Birleşmiş Milletler Dünya Turizm Örgütü (UNWTO) ve Birleşmiş Milletler Ticaret ve Kalkınma Konferansı’nın (UNCTAD) hazırladığı Covid-19’un turizm sektörüne etkisine ilişkin rapor güncellenerek yayımlandı. Raporda, doğrudan turist harcamalarında 948 milyar dolar azalma olduğu ancak turizm ve bununla yakından bağlantılı sektörlere uluslararası turist varışlarındaki keskin düşüşün doğrudan ve dolaylı etkileri nedeniyle 2020’de tahmini olarak 2,4 trilyon dolar kayıp yaşaNdığı belirtildi. Turizmin COVID-19 pandemisinin en fazla etkilenen sektörlerden biri oluğunu vurgulayan raporda, uluslararası turist sayılarının pandeminin tüm dünyaya yayılmaya başlaması olarak düşünülen Mart 2020 yılı ile Aralık 2020 yılı arasında 2019 yılının aynı dönemine kıyasla %84 düştüğü belirtildi. Bu süreçte en fazla etkilenen bölgeler Kuzey Doğu Asya, Güney Doğu Asya, Okyanusya, Kuzey Afrika ve Güney Asya’dır. En az etkilenen bölgeler ise Kuzey Amerika, Batı Avrupa ve Karayipler olarak belirtilmektedir. Ülke bazında incelendiğinde turist sayılarındaki en fazla düşüş %89 ile Moğolistan’da yaşanmıştır. Moğolistan’ı %88 ile Çin, %84 ile Filipinler ve %83 iile Tayland takip etmektedir. Türkiye de %73 turist kaybı ile en fazla turist kaybeden gelişmekte olan ülkelerden biri olmuştur.

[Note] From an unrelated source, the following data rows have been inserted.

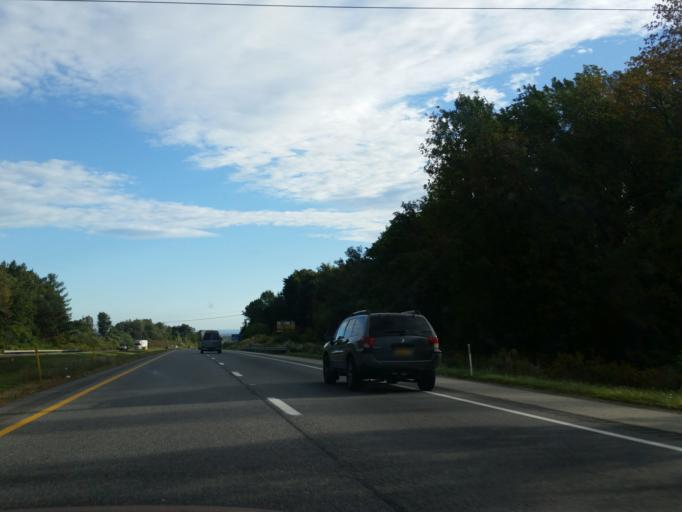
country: US
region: Pennsylvania
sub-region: Erie County
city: North East
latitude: 42.1788
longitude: -79.8406
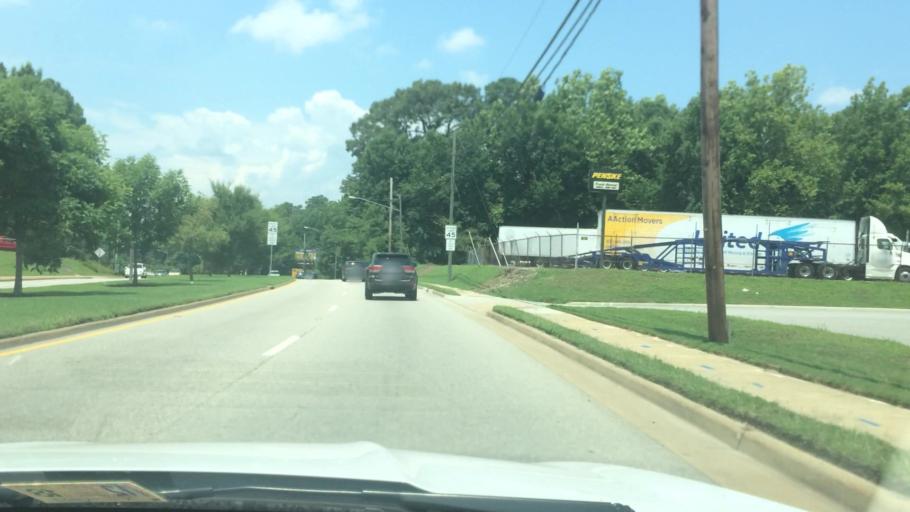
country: US
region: Virginia
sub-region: York County
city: Yorktown
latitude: 37.1646
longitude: -76.5573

Daha önce yayımlanan raporda 12 aylık bir sokağa çıkma yasağının dolaylı maliyetler de dahil olmak üzere 3,3 trilyon dolar tutarında bir maliyete neden olacağı tahmin ediliyordu. Ne yazık ki, en kötü durum senaryosu bile gerçekleşen duruma nazaran iyimser çıktı. Yeni verilere göre güncellenen rapor, biri optimisttik, biri pesimisttik diğeri de aşı uygulama hızının dikkate alınarak belirlendiği senaryolar olmak üzere 3 farklı senaryo üzerine kurgulanmış. Bu senaryolar bazında 2021 yılında ekonomik kaybın 1,7 trilyon dolar ile 2,4 trilyon dolar arasında olacağı tahmin ediliyor.

1.Senaryoda turist varışlarında 2020’de gözlemlenene benzer bir düşüş öngörülmektedir. Ülkeler arasında önemli farklılıkların olmadığı bu düşüşlerde ortalama %74’lük bir gerileme tahmin edilmektedir.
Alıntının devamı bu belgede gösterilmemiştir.